Lately I’ve taken to joking that I’m so old I came to New Zealand on a ship. It’s true, though. It was 1966 and we sailed via the Panama Canal all the way from England, a journey of six weeks across two oceans. By that time, The Val Doonican Show was already one year into a remarkable 21 year run on the BBC. Think about that – it launched the year the Beatles released ‘I Feel Fine’ and ended the year the Pet Shop Boys had a hit with ‘West End Girls’. For a guy dressed in period knitwear who sang from a rocking chair, that’s not a bad innings.
Doonican must have arrived on New Zealand screens around the same time we disembarked. The NZBC’s single television channel was essentially a colonial outpost of the BBC, and he would have fitted right in. I suppose if there had been an alternative we might have chosen not to watch Val crooning his easy listening hits – we had heard of rock n’ roll by then after all. But it was a simpler time, sort of like The Waltons, only with more electricity and less homespun wisdom. Val Doonican became a fixture by default. I now associate him with childhood, like playing bullrush and singing the Seekers’ ‘Morningtown Ride’ at school assembly.

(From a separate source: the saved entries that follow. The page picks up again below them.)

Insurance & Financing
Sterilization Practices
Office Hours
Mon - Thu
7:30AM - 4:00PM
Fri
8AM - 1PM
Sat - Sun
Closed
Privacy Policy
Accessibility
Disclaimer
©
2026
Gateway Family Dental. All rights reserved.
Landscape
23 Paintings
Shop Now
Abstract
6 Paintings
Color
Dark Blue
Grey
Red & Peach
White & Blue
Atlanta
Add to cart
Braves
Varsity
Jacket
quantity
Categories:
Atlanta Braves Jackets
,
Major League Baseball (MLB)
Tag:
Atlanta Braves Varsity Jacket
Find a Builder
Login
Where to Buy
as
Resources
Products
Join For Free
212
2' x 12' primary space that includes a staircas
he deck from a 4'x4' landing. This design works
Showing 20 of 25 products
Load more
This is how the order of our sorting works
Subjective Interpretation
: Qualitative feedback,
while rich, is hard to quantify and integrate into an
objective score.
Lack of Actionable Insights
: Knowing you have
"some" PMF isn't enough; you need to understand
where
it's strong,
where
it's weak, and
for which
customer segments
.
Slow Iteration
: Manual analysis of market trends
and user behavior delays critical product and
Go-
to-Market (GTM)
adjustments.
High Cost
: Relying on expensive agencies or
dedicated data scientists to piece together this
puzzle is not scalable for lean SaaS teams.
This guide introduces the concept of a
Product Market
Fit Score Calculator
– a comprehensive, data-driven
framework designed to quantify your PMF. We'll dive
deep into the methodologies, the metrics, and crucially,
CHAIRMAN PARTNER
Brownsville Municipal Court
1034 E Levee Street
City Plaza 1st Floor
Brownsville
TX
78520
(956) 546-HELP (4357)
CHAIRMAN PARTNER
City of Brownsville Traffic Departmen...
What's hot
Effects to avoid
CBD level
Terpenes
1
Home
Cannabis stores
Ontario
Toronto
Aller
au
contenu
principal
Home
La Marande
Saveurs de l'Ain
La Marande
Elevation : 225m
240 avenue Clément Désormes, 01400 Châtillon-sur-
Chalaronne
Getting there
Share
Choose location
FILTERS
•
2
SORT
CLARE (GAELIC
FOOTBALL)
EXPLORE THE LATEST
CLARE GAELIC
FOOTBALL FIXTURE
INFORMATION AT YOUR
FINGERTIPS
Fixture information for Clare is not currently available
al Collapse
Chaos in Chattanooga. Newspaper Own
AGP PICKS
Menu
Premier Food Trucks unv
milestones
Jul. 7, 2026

If having Val Doonican on TV in their adopted country pleased my parents, they didn’t show it. My father, who was roughly the same age, was scathing of anything that smacked of family entertainment, and would have despised the contrived folksiness of Doonican’s shtick. But then, my father was a pretty annoying person himself. Given a choice I would undoubtedly have preferred a kindly fellow in a powder blue cardy over the self-absorbed cynic I was lumbered with. The Val Doonican Show was everything the living room we watched it in wasn’t – unthreatening, contented, gentle.
Pretty much a reflection of the man himself, by all accounts. I loved what his daughter Sarah said in The Guardian’s obituary: “I don’t think there’s a person in the world that would have a bad thing to say about him …” Plainly she’d never met my father … “He was every bit as lovely as he appeared on the television. There was no [nasty] side to him at all. He was a delightful, delightful man.”

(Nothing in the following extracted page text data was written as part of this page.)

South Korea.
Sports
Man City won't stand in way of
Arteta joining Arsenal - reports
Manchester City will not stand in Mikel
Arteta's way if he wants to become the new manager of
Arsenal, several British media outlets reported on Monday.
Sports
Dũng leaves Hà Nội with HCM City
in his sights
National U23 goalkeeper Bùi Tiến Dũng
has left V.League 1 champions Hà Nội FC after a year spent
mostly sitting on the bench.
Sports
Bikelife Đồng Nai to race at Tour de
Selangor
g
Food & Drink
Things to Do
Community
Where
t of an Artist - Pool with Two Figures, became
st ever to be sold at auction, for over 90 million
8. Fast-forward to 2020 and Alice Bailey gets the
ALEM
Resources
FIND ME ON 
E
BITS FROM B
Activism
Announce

Like a lot of mainstream celebrities with their own shows, Doonican provided a platform that launched the TV careers of other performers, including the peerless Dave Allen (also Irish), one of the greatest comedians who ever stared down a camera lens. Allen smoked, pretended to drink whiskey (it was ginger ale apparently) and told sometimes quite risqué jokes about Catholicism and God. He was, in a way, the anti-Val Doonican – spikier, more worldly, capable of swearing. My father approved of Dave Allen I think.
And yet, somewhat incredibly, it was Val who had the true rock and roll credentials. In 1970 he lent his voice to the Celtic backing harmonies on Led Zeppelin’s ‘The Battle of Evermore’ (from Led Zeppelin IV), and three years previously his brilliantly titled Val Doonican Rocks, But Gently knocked Sergeant Pepper off the top of the UK album charts.
Never underestimate a man in a V-neck powder blue sweater. Nice one Val. As Dave Allen used to sign off his show every week, “Thank you, good night, and may your God go with you.”